On the other hand, the detectives are onto him asking questions. Hearing what Arthur might have done, his mother has a stroke. Murray, his idealized father figure, plays a recording of his stand-up and makes fun of him on TV. Gotham City is getting crazier; the violence and hatred on the streets are sky-high.
Despite everything, Arthur reaches out to his father. Predictably, Wayne does not embrace him as a son. Instead, he tells him he was adopted, that his mother is an institutionalized mental health patient.
From hospital records Arthur gleans further information about his past. He finds out his mother was accused of endangering the welfare of a child, that her neglect is what made him sick. It’s also revealed here that his romance with Sophie was imagined, echoing his mother’s alleged delusions about Wayne.
All this is too much for Arthur; he must do something, regain his balance somehow…
All is Lost
Arthur’s identity crisis is at its peak. He confronts his mother about who he is, and then kills her in her hospital bed. The only person who truly loved him is gone.
Dark Night of the Soul
Arthur practices his new identity as Joker—his transformation is well underway. He plans his appearance on Murray’s TV show, what he will say, how he will present himself, how his dream will finally come true, how he will kill himself…
Break into Three
Arthur puts on his Joker make-up; he dyes his hair green and his face white, plants a menacing smile on his face. This time he will not drift into Joker; his transformation will not be accidental. He will now wear Joker’s mask with intention; he will willingly embody him.
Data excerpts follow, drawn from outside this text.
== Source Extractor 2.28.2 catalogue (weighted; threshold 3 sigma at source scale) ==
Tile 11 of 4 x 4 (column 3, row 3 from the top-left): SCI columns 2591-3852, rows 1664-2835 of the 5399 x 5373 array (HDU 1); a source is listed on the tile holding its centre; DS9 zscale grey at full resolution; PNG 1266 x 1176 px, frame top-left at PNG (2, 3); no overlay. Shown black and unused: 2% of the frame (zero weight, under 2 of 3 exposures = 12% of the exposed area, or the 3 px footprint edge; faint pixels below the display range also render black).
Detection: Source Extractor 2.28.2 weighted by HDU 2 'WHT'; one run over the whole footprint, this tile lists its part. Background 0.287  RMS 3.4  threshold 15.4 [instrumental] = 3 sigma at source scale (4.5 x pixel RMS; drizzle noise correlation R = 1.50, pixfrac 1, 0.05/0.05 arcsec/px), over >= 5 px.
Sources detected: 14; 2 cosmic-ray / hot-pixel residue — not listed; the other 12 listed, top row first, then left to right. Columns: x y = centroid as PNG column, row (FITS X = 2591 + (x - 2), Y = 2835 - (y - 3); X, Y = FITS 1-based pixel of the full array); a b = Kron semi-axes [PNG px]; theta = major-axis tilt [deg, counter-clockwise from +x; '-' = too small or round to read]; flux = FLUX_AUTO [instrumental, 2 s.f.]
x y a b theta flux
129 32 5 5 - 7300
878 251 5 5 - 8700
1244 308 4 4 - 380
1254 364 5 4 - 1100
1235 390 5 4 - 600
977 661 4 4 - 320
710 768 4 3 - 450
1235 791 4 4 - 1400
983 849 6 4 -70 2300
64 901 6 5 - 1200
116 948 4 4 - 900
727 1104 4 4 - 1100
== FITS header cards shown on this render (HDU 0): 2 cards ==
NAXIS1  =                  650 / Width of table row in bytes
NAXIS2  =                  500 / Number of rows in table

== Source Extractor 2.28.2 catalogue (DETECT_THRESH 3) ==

As he’s busy with his transformation, an opportunity arrives at his door: Randall pays him a visit and Joker kills him. There is poetic justice in his first kill as a truly-transformed-Joker, because Randall was the man who betrayed and pushed him into the abyss of evil in the first place, and now his 1st act self (Arthur) and 2nd act-emerging-self (Joker) merge with the death of the person who catalyzed his transformation.
Joker on the Murray show. There is no sign of Arthur in this new persona. He’s confident, cunning, disturbing, a full-on psychopath. The people of Gotham are aligned with Joker; Gotham found a home in him and finally he is at home in Gotham. As Joker openly criticizes the society, the system in Gotham, we believe it too: violence works, evil is king in this place.
The fully transformed Joker doesn’t kill himself like a tragic character; he kills Murray instead, his lifelong father figure and idol.
Joker later comments for the newspapers that his killing of Murray was a punchline to a joke, indicating he has no empathy left and cementing his life as a comedy. The thematic question of the film is now resolved: Arthur chose Joker.
Joker is institutionalized. Mirroring the Opening Image of the film where he sat across from a social worker, he now sits in front of a psychiatrist at a hospital. But this time he has no words in his journal; he does not want to feel understood; he has no use for empathy.
Gotham has devoured Arthur; Joker is all that remains. In Joker’s words: “Isn’t it beautiful.”